Could you extract every line of text from the data below, word for word, and leave the pictures out?

Chart interpretation exercises:
BEGIN
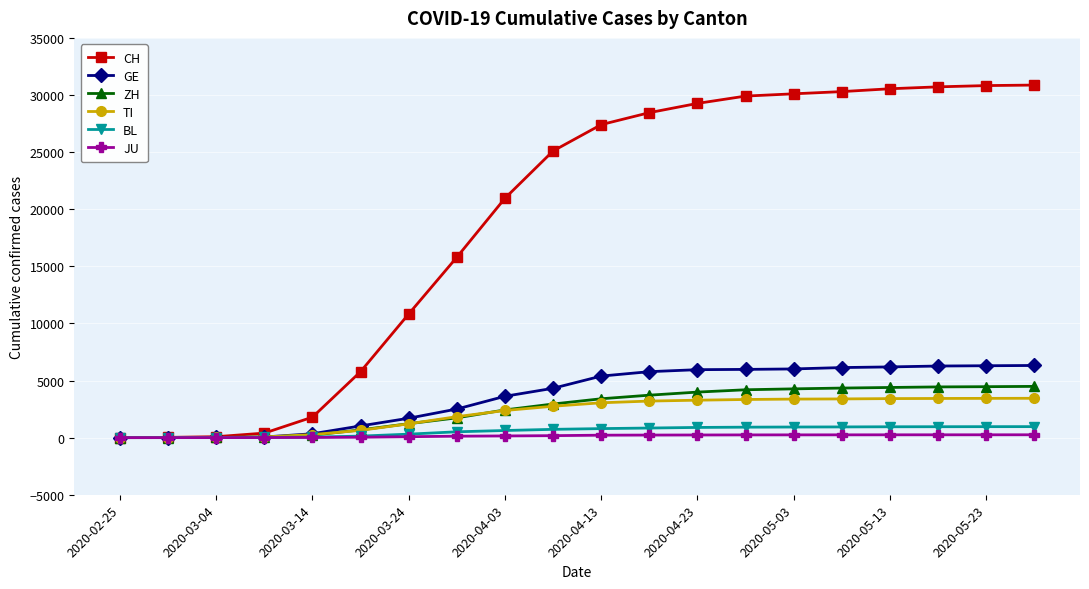

At how many categories does at least one series exceed 19330?

12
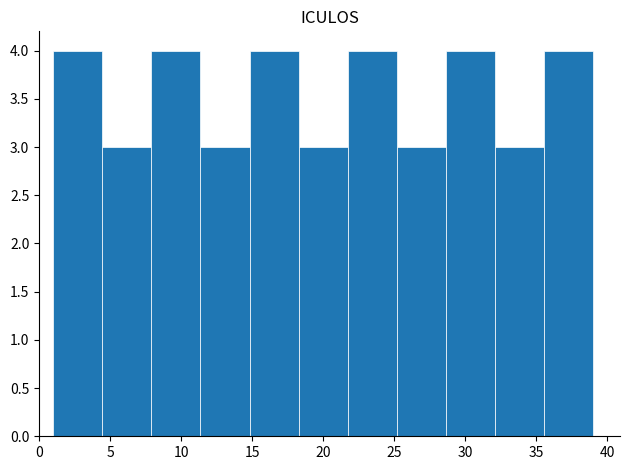

Reading left to right, list every bar in this chart as the range it spans on the x-axis followed by its height. Neither the bar edges nor the heights are printed on the chart, so give them approximately, as read against the axes.

1.0 to 4.5: 4
4.5 to 8.0: 3
8.0 to 11.5: 4
11.5 to 15.0: 3
15.0 to 18.5: 4
18.5 to 21.5: 3
21.5 to 25.0: 4
25.0 to 28.5: 3
28.5 to 32.0: 4
32.0 to 35.5: 3
35.5 to 39.0: 4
END
Exercise answer:
At how many categories does at least one series exceed 19330?

12

Reading left to right, list every bar in this chart as the range it spans on the x-axis followed by its height. Neither the bar edges nor the heights are printed on the chart, so give them approximately, as read against the axes.

1.0 to 4.5: 4
4.5 to 8.0: 3
8.0 to 11.5: 4
11.5 to 15.0: 3
15.0 to 18.5: 4
18.5 to 21.5: 3
21.5 to 25.0: 4
25.0 to 28.5: 3
28.5 to 32.0: 4
32.0 to 35.5: 3
35.5 to 39.0: 4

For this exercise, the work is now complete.